Wednesday, 24 February 2016
Commonwealth Electoral Amendment Bill 2016; Second Reading
Trying to fandangle the political system to your own advantage has had a very bad history in Australia—an extremely bad history in Australia. In my home state of Queensland the ALP got all the western seats which they held and divided them in half so that there were 3,000 people electing a member from Charters Towers and 20,000 electing the Country Party leader from the Gold Coast. That was called a gerrymander. We in the Country Party said thank you, because we ended up taking all those country seats and winning government. So the ALP wrote their own death warrant. Mr Goss changed the voting in Queensland so that it is first past the post, and he thought that that would set the National Party at the Liberals' throats and the ALP would be in government forever. What it did was bring the National Party and the Liberal Party into bed together and the ALP were thrown out on their head at the next election.
So when you start trying to play these sneaky little political games, like the Greens are playing with the Liberals at the moment, they have a very bad habit of backfiring. You want to be really careful. I have already been attending meetings where already there is some great stuff going on which is going to be very regretful for the people sitting over here. There is a little thing called preferences and, judging by the way you blokes are falling in the polls at the moment, you better be really nice to the people in the middle—and you are doing just the opposite. You are rather stupidly antagonising all those people who are going to be holding those preferences upon which your seats will depend in the next election.
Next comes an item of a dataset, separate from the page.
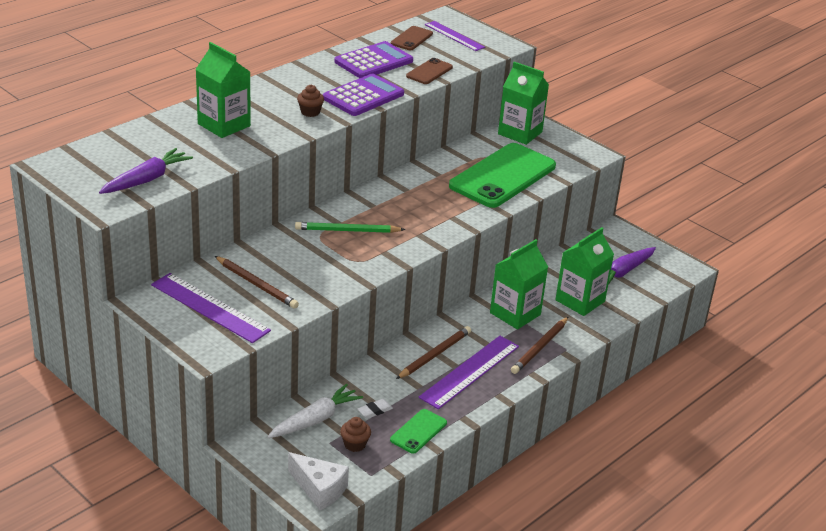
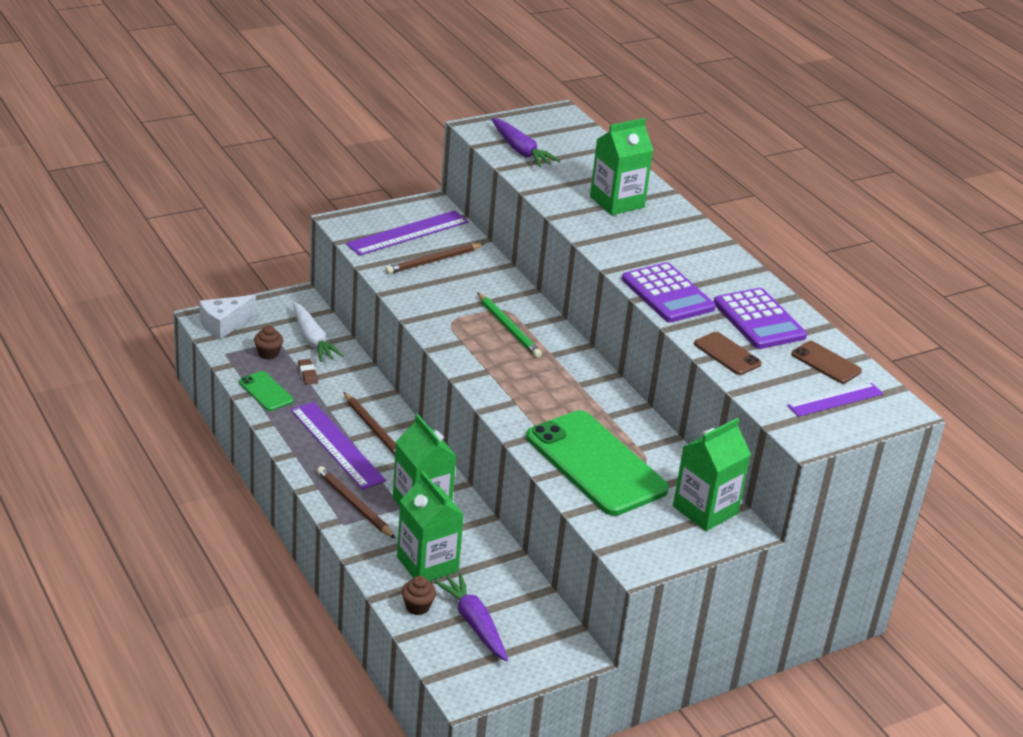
camera: 105 degrees right, 0 degrees up
green pencil [295,222,405,233] -> green pencil turned 135 degrees clockwise [477,293,542,358]
brown cupcake [297,85,324,117] -> brown cupcake moved to [402,576,436,615]
white eraser [358,399,393,419] -> brown eraser [298,359,318,385]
There are people in Australia who think, and therein lies the problem for the people who try to fandangle the system. There are people in Australia who think, and everyone knows what this is about. Everyone knows that this is about trying to eliminate the voice of the little people. That is all this is about—'There will only be us and the big boys playing and no-one else is playing the game.' The Greens have got a bit carried away with themselves and have started to think they are the big boys. I think they are in for a pretty rude shock, because people are pretty worried about their jobs. They are not coming up to me and saying, 'We are dying of carbon.' They are saying, 'Am I going to have a job tomorrow?' So I would not be counting too much on the Greens' performance.
I deeply regret that this game is being played. Once again, the people of Australia will be hit with another wave of disillusion. For everyone in this House, 20 per cent of people will not vote for the majors anymore. They just will not do it. They will vote for anyone. You can say, 'These are ridiculous little parties,' but they will vote for ridiculous little parties rather than vote for you. The chickens are coming home to roost, as I have said a million times in this place.
There is a really good movie out. I recommend everyone go and see The Big Short. In America, everyone said there was no problem and one bloke made $96 billion out of the fact that he realised that there was one hell of a big problem out there. He sold short and made $96 billion. Go and see that movie, because if you think there is nothing wrong in this country then you must be the only people in this country who think there is nothing wrong. We have nothing left except iron ore and coal. I come from a coalmining area, and I can tell you that things are pretty grim. That is all we have left now. We have those two things going.
You have decided that you are going to fandangle the system for your own benefit, and I have seen it again and again in Australian history that, when people have tried to be tricky and smart and to overcome the democratic system with their sneaky little tricks, it has backfired on them really badly—and I predict it is going to be the same thing here.